Mit Ersatz zum Erfolg

Gleich drei Stammspieler mussten beim Heimspiel der 3. Mannschaft gegen die SG Gladbeck ersetzt werden – aber um es gleich vorwegzunehmen: dieser Umstand erwies sich keineswegs als Schwächung.

Für Sharlena Brock, Manfred Langer und Ulrich Broens sprangen Peter Segat, Joris Minneken und Marco Schwinning ein, die restlichen Spieler mussten aufrücken. So kam es, dass Annika Labuda (Foto) an Brett 2 spielte. Ohne mit der Wimper zu zucken, meisterte sie diese ungewohnte Aufgabe und überrollte ihren Gegner in gerade einmal einer Stunde Spielzeit zur 1:0-Führung für Sterkrade-Nord.

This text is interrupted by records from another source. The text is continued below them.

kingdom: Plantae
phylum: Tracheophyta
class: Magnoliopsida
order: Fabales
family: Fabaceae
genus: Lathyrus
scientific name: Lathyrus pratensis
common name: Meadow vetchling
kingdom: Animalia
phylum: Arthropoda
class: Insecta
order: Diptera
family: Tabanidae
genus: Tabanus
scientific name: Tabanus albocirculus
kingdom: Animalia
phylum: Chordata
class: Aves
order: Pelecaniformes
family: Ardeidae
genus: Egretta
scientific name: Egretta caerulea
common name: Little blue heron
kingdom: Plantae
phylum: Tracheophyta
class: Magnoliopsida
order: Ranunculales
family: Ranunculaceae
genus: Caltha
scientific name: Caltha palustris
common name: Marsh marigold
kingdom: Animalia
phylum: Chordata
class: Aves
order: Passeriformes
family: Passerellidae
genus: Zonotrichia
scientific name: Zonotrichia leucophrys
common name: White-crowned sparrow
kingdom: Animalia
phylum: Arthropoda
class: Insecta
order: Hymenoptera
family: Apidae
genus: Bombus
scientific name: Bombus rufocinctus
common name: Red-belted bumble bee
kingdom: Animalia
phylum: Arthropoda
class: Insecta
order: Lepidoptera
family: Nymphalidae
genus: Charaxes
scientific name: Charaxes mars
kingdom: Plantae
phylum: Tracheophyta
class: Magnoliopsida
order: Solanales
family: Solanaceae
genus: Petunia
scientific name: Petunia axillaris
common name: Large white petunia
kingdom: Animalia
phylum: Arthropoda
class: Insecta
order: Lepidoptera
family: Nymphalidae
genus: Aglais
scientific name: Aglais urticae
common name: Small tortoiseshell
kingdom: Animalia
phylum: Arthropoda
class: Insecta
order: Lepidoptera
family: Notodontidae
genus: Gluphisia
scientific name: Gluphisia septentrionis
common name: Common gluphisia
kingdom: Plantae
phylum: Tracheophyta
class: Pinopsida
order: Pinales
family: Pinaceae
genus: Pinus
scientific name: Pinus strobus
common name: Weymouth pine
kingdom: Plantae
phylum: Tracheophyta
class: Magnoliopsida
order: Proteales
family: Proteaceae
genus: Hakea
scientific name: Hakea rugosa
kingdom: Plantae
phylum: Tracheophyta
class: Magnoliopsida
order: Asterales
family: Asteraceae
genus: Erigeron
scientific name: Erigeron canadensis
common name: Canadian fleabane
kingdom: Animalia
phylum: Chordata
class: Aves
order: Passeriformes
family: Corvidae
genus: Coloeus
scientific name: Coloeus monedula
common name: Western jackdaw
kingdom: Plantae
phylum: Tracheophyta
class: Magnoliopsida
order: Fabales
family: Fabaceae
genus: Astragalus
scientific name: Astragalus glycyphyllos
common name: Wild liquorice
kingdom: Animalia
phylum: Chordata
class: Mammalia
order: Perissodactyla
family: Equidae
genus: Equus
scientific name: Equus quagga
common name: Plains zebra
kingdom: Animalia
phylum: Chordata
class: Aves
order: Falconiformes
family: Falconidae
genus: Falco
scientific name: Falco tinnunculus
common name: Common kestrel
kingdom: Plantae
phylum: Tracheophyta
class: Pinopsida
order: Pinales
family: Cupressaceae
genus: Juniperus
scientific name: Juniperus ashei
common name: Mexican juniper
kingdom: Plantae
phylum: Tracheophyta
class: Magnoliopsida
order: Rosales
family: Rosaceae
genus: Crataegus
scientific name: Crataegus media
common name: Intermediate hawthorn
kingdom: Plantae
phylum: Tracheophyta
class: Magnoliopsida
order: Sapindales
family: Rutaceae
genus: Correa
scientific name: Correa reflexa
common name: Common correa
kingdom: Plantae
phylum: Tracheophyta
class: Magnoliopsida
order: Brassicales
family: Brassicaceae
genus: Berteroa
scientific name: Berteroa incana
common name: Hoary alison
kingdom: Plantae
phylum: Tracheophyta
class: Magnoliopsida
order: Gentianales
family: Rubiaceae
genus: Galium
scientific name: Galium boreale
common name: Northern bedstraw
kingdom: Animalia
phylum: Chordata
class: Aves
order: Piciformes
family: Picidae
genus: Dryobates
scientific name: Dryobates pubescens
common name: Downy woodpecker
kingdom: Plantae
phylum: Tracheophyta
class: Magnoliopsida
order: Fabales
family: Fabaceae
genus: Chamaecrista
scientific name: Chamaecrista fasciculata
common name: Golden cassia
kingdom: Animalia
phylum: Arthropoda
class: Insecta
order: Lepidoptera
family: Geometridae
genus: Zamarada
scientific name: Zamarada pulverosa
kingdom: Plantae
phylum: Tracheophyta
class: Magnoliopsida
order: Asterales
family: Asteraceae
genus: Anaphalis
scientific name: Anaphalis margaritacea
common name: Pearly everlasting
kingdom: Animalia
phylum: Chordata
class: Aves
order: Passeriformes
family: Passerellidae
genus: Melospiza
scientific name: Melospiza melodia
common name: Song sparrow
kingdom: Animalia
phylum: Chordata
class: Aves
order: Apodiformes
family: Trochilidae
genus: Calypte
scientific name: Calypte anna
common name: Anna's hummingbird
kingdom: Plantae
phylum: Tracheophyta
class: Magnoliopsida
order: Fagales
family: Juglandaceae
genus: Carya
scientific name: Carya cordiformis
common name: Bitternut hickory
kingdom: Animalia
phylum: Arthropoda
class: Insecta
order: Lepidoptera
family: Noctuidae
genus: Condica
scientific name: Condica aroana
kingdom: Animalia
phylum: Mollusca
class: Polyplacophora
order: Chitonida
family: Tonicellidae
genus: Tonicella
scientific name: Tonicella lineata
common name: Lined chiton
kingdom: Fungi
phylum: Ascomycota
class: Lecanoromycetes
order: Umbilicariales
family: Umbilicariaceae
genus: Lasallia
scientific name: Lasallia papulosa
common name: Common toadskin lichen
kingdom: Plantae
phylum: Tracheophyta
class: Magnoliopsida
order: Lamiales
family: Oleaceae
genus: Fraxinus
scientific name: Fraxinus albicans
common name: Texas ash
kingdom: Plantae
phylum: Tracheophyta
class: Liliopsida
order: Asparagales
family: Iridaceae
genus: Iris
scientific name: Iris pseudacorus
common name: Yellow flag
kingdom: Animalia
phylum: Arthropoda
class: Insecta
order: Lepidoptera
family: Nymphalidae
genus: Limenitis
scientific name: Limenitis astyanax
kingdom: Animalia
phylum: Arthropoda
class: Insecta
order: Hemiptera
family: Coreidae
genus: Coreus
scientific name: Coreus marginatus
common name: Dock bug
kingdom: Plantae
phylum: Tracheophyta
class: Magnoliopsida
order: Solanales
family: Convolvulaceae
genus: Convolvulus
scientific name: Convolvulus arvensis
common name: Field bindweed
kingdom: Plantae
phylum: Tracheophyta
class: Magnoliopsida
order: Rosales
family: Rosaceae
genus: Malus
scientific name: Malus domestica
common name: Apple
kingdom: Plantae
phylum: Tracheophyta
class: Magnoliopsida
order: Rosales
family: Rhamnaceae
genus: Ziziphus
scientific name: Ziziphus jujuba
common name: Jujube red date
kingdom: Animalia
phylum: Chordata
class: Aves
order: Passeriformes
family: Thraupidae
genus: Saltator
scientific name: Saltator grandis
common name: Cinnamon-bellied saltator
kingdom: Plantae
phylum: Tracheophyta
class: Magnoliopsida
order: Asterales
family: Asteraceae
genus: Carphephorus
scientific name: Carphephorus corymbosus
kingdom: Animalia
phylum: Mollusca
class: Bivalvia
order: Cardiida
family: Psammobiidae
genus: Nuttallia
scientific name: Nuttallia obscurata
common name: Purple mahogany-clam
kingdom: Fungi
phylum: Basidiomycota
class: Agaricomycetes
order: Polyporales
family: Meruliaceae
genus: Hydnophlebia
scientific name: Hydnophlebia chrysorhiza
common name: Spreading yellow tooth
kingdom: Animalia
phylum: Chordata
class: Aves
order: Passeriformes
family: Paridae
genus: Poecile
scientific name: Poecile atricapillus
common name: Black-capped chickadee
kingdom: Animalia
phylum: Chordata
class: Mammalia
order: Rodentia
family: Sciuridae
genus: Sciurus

Wenig später einigte sich Swantje Minneken mit ihrem Gegner auf Remis. Zwar spielte sie durchgegend mit leichtem Vorteil, fand aber im Endspiel keinen Weg, um daraus etwas Greifbares zu machen – insofern ein gerechtes Ergebnis.

Ebenfalls unentschieden blieb die Partie von Hartmut Geisel, der nach verspieltem Vorteil kein Risiko eingehen wollte und stattdessen die Sterkrader Führung mit 2:1 festigte.

Joris Minneken, der sonst an Brett 1 der 4. Mannschaft sitzt, konnte heute an Brett 7 seine taktische Stärke ausspielen. Zwar versuchte sein Gegner, die Stellung eher geschlossen zu halten, verlor aber zunächst durch eigene Unachtsamkeit den ersten und kurz darauf durch eine sehenswerte Kombination von Joris einen zweiten Bauern. Die Einzelheiten des Endspiels wollte sich Joris‘ Gegner dann nicht mehr zeigen lassen.

Die 3:1-Führung blieb nicht allzu lange bestehen. Peter Segat, offiziell Ersatz, aber bisher fast immer im Einsatz, opferte früh einen Springer für zwei Bauern und einen Angriff, der leider schnell verpuffte. Danach lief Peter dem Materialrückstand hinterher, kam fast zurück in die Partie und erlag schließlich doch der aktiveren Stellung des Gegners. Gladbeck verkürzte auf 3:2.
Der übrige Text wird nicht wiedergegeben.